Frequency of the S65C mutation of HFE and iron overload in 309 subjects heterozygous for C282Y.

BACKGROUND/AIMS: HFE-related haemochromatosis is a common disorder of iron metabolism. Most affected individuals are homozygous for the C282Y mutation of HFE. Some are compound heterozygotes for C282Y/H63D. A small proportion have neither of these genotypes. We have investigated the phenotype of compound heterozygotes for C282Y and another missense mutation S65C. METHODS: Genotype for the S65C mutation was determined in 309 subjects heterozygous for C282Y and negative for H63D, referred because of increased serum iron indices or family screening. A control sample comprising 315 individuals was also studied. RESULTS: Twelve individuals were compound heterozygotes for C282Y and S65C. Seven, referred for family screening, had normal serum iron indices. Five subjects had elevated serum iron indices; three of these had elevated hepatic iron and have received treatment for iron overload. Transferrin saturation was significantly elevated in C282Y/S65C compound heterozygotes compared with simple C282Y heterozygotes. CONCLUSIONS: Some C282Y/S65C compound heterozygotes have elevated serum iron indices and iron overload. The penetrance of this genotype is low and other genetic and environmental factors may influence the expression of iron loading. Screening for S65C may be useful in individuals with iron overload who are not homozygous for C282Y or compound heterozygous for C282Y/H63D.

Excess alcohol greatly increases the prevalence of cirrhosis in hereditary hemochromatosis.

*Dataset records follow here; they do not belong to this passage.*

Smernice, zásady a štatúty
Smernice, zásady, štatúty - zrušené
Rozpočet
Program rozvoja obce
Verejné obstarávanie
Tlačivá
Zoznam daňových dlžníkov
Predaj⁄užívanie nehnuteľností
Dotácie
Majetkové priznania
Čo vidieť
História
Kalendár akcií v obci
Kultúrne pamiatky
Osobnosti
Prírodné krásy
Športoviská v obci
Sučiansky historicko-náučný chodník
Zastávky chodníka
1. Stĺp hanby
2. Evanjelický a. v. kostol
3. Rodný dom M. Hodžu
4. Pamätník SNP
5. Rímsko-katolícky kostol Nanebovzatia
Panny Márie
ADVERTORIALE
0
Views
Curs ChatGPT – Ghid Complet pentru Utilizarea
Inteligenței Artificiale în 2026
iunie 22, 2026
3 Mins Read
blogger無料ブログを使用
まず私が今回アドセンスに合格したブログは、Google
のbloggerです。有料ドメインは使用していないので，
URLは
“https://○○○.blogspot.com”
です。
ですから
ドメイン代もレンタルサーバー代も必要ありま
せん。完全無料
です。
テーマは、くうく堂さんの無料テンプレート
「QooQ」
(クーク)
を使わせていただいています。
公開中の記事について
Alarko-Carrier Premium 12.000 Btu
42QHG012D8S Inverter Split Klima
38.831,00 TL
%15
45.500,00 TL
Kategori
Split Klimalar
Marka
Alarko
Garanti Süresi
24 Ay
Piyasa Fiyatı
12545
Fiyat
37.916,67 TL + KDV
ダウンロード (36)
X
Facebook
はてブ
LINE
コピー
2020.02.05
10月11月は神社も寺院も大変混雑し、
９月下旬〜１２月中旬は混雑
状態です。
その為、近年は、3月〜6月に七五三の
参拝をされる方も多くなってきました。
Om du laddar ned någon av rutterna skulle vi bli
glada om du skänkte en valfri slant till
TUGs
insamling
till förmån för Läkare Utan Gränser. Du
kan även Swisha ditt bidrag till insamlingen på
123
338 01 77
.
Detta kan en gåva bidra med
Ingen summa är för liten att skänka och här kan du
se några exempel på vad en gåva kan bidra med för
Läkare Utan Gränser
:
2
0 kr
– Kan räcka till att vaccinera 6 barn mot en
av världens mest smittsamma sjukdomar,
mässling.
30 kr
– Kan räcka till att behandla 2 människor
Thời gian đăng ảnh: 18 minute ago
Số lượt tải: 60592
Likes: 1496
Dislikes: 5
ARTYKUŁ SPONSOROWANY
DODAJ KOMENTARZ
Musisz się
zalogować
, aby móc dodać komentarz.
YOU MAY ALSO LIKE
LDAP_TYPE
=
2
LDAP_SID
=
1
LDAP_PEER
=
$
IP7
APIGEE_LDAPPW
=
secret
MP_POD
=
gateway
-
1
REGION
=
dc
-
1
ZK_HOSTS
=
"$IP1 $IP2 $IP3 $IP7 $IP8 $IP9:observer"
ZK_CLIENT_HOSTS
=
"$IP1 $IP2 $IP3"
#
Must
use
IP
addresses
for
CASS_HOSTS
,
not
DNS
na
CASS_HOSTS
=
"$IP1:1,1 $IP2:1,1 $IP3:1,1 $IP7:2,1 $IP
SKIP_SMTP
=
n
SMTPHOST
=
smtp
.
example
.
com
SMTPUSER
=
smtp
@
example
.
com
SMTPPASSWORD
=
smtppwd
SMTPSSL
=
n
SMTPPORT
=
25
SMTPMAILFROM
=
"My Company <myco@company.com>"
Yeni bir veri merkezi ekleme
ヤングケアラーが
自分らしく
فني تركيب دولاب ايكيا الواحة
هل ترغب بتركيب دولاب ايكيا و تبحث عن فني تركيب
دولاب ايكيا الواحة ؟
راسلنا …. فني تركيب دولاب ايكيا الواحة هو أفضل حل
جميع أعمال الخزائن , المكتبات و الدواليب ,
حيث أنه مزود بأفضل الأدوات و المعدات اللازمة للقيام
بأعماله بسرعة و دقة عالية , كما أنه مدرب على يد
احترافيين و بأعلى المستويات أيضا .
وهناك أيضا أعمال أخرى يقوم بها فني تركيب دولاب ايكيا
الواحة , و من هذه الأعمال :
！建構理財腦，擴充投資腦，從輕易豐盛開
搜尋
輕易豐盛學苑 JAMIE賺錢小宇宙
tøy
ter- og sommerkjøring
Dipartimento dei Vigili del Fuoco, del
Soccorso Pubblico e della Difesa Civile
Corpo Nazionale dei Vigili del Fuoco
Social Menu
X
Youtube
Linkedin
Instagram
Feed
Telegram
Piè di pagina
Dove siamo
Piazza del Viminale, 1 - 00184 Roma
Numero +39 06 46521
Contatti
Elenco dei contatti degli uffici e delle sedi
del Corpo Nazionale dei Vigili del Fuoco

BACKGROUND & AIMS: The progression of fibrosis to cirrhosis is the most significant prognostic factor in hereditary hemochromatosis. We aimed to determine the range of hepatic iron concentration associated with cirrhosis in the absence of alcohol and other pro-fibrogenic cofactors and to quantify the contribution of excess alcohol consumption to the development of cirrhosis. METHODS: Liver biopsy data were evaluated on 224 C282Y homozygous hemochromatosis subjects. To determine the effect of alcohol alone on the development of fibrosis, subjects with viral hepatitis or nonalcoholic steatohepatitis were excluded. Subjects were divided into those who consumed less than 60 g alcohol per day and those who consumed 60 g per day or more. RESULTS: Seven percent of subjects who consumed less than 60 g per day had severe fibrosis/cirrhosis compared with 61% of excess alcohol consumers. CONCLUSIONS: Hemochromatosis subjects who drink more than 60 g alcohol per day are approximately 9 times more likely to develop cirrhosis than those who drink less than this amount, and the range of hepatic iron concentration associated with cirrhosis in the absence of cofactors was 233-675 micromol/g dry weight.